You can test your task logic just like any other component, **with no Celery worker needed**.

```python
import pytest
from pico_ioc import init, configuration, DictSource
from my_app.tasks import UserTasks
from unittest.mock import AsyncMock, MagicMock

# Mock the dependencies
@pytest.fixture
def mock_user_service():
    service = AsyncMock()
    service.create.return_value = MagicMock(to_dict=lambda: {"id": 1})
    return service

@pytest.mark.asyncio
async def test_user_task_logic(mock_user_service):
    cfg = configuration(DictSource({}))
    
    # Initialize the container with only the task
    container = init(modules=[UserTasks], config=cfg)
    
    # Register the mocked dependency
    container.register_instance(mock_user_service)

    # Resolve the task component
    task_component = await container.aget(UserTasks)
    
    # Call the async method directly
    result = await task_component.create_user("test", "test@example.com")

    # Assert the logic
    assert result == {"id": 1}
    mock_user_service.create.assert_called_with("test", "test@example.com")
    
    await container.cleanup_all_async()
```

---

## ⚙️ How It Works

* **`@task`** (in `decorators.py`) flags `async` methods inside components.
* **`PicoTaskRegistrar`** (in `registrar.py`) is a component that scans IoC metadata upon configuration.
* For each `@task` method found, it generates an async *wrapper*.
* This *wrapper* is what gets registered with Celery (`celery_app.task(...)`).
* When Celery executes the task, it invokes the *wrapper*, which in turn uses `await container.aget(Component)` to get a fresh instance (thanks to `prototype`) and then calls your original method, ensuring DI.
* **`@send_task`** (in `client.py`) flags methods on client classes.
* **`@celery`** (in `client.py`) applies an interceptor (`CeleryClientInterceptor`) to all methods flagged with `@send_task`.
* When you call a client method (e.g., `client.create_user(...)`), the interceptor activates, extracts the `@send_task` metadata (like the task name) and the call arguments, and executes `self._celery.send_task(...)` on your behalf.

---

## 💡 Architecture Overview

`pico-celery` manages both sides: the **Worker** (execution) and the **Client** (sending).
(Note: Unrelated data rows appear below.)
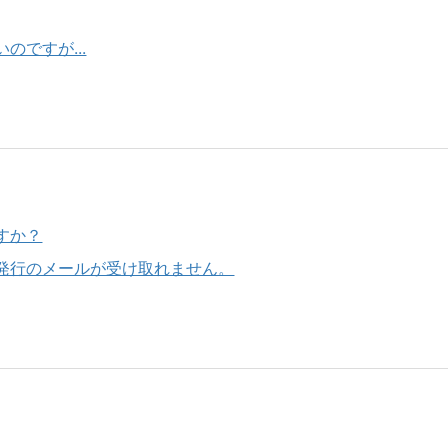
ですが...
すか？
発行のメールが受け取れません。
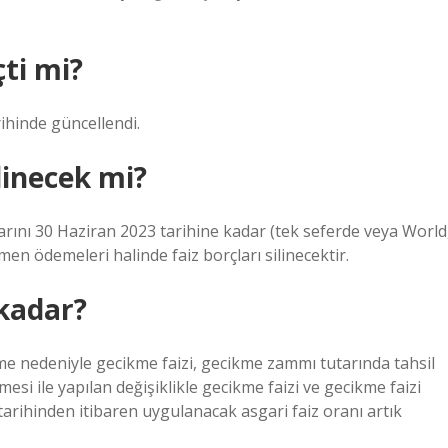
çti mi?
rihinde güncellendi.
ilinecek mi?
çlarını 30 Haziran 2023 tarihine kadar (tek seferde veya World
en ödemeleri halinde faiz borçları silinecektir.
 kadar?
 nedeniyle gecikme faizi, gecikme zammı tutarında tahsil
si ile yapılan değişiklikle gecikme faizi ve gecikme faizi
 tarihinden itibaren uygulanacak asgari faiz oranı artık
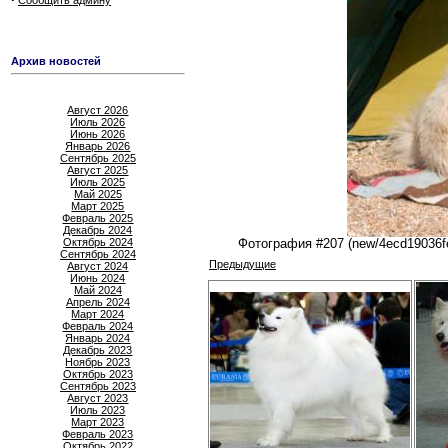
Сообщить админу
Архив новостей
Август 2026
Июль 2026
Июнь 2026
Январь 2026
Сентябрь 2025
Август 2025
Июль 2025
Май 2025
Март 2025
Февраль 2025
Декабрь 2024
Октябрь 2024
Фотография #207 (new/4ecd19036feff
Сентябрь 2024
Предыдущие
Август 2024
Июнь 2024
Май 2024
Апрель 2024
Март 2024
Февраль 2024
Январь 2024
Декабрь 2023
Ноябрь 2023
Октябрь 2023
Сентябрь 2023
Август 2023
Июль 2023
Март 2023
Февраль 2023
Октябрь 2022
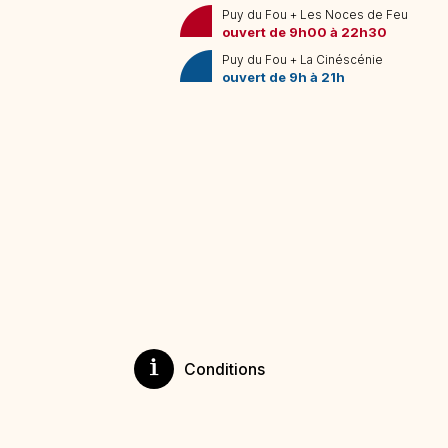
Puy du Fou + Les Noces de Feu
6
7
1
2
3
4
5
ouvert de 9h00 à 22h30
13
14
6
7
8
9
10
11
12
Puy du Fou + La Cinéscénie
ouvert de 9h à 21h
20
21
13
14
15
16
17
18
19
27
28
20
21
22
23
24
25
26
27
28
29
30
31
Conditions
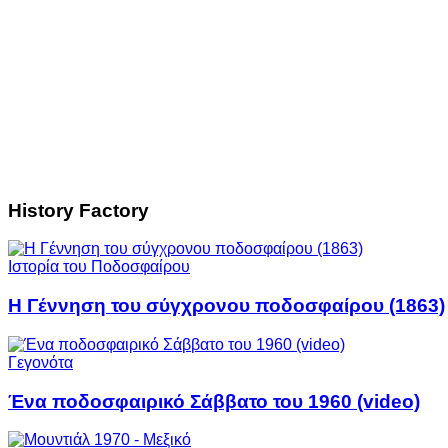
History Factory
Ιστορία του Ποδοσφαίρου
Η Γέννηση του σύγχρονου ποδοσφαίρου (1863)
Γεγονότα
Ένα ποδοσφαιρικό Σάββατο του 1960 (video)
### Worker Flow (Task Execution)

```
       ┌─────────────────────────────┐
       │        Celery Worker        │
       └─────────────┬─────────────┘
                     │
         Async Wrapper (from pico-celery)
                     │
       ┌─────────────▼─────────────┐
       │         pico-celery       │
       │  (@task, Registrar, Scopes) │
       └─────────────┬─────────────┘
                     │
          IoC Resolution (await aget)
                     │
       ┌─────────────▼─────────────┐
       │           Pico-IoC        │
       │ (Container, Scopes, DI)   │
       └─────────────┬─────────────┘
                     │
      Your Business Logic (Services, Repos)
```

### Client Flow (Task Sending)

```
       ┌─────────────────────────────┐
       │      Your App (e.g., FastAPI) │
       └─────────────┬─────────────┘
                     │
     Call to: client.create_user(...)
                     │
       ┌─────────────▼─────────────┐
       │         pico-celery       │
       │ (@celery, @send_task, Interceptor)
       └─────────────┬─────────────┘
                     │
      Intercepts call and transforms it into:
      celery_app.send_task("tasks.create_user", ...)
                     │
       ┌─────────────▼─────────────┐
       │       Broker (e.g., Redis)  │
       └─────────────────────────────┘
```

---

## 🤖 Claude Code Skills

This project includes pre-designed skills for [Claude Code](https://claude.ai/claude-code), enabling AI-assisted development with pico-celery patterns.

| Skill | Command | Description |
|-------|---------|-------------|
| **Pico Celery Task** | `/pico-celery-task` | Creates Celery tasks integrated with pico-ioc |
| **Pico Test Generator** | `/pico-tests` | Generates tests for pico-framework components |

See [Skills documentation](docs/skills.md) for full details and installation instructions.